■Will Solana Price Hold $180 After 30% Drop in Weekly DApp Volumes?

Solana’s SOL token struggled to maintain levels above $200 after multiple rejections on Dec. 25–26, dropping 5.1% compared to the broader market’s 3.5% decline. Concerns arose as Solana’s on-chain network volumes fell 30% over the past week, the steepest decline among the top 10 blockchains. Despite securing $20.9 billion in weekly volumes, Solana lagged behind Ethereum, which saw only a 15% drop.

Weekly DApp volumes also showed negative trends, with Orca and Phoenix activity down 39%, and Raydium losing 30%. Memecoins on Solana, which play a key role in attracting users, saw steep declines over 30 days—Popcat fell 42%, Dogwifhat dropped 40%, and BONK lost 25%. This highlights Solana’s dependence on on-chain activity to sustain SOL demand.

Solana’s Total Value Locked (TVL) Hits a Two-Year High

Despite these setbacks, total deposits on Solana reached a two-year high of 44 million SOL, a 16% monthly increase driven by platforms like Binance Staked SOL and Drift. However, Jito, Sanctum, and MarginFi recorded declines in deposits.

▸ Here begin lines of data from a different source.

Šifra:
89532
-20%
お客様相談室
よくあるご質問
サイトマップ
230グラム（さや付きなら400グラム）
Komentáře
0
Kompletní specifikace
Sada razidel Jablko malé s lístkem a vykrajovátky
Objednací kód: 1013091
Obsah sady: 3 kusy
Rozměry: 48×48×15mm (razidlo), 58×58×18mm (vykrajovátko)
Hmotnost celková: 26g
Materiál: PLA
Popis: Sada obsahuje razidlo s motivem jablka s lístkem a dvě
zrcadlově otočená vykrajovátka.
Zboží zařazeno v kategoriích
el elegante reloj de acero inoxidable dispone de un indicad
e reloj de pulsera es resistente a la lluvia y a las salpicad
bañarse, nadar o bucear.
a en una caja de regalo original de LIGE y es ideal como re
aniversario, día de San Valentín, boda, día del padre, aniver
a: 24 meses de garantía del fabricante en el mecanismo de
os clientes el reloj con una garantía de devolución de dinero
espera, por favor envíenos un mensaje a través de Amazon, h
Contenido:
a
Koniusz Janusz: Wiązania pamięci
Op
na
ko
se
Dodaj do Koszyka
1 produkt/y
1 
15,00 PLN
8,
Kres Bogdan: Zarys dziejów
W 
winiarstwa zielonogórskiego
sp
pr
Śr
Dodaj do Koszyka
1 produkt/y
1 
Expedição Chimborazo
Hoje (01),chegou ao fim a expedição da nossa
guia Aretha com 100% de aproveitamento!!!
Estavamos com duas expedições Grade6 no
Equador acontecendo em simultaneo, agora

SOL Futures Show Resilience Amid Price Drops

In the derivatives market, SOL futures remained stable. While the annualized premium dropped from 20% on Dec. 18 to 10%, it still reflects neutral-to-bullish sentiment. Retail traders’ sentiment was more cautious, with perpetual futures funding rates turning negative on Dec. 27, signaling weaker demand from leveraged buyers.

SOL’s price has declined 30% since its November all-time high of $264.50. Combined with reduced memecoin activity and on-chain engagement, the short-term outlook for SOL appears moderately bearish. However, derivatives data suggest that whales and market makers remain optimistic, limiting downside risk below $180.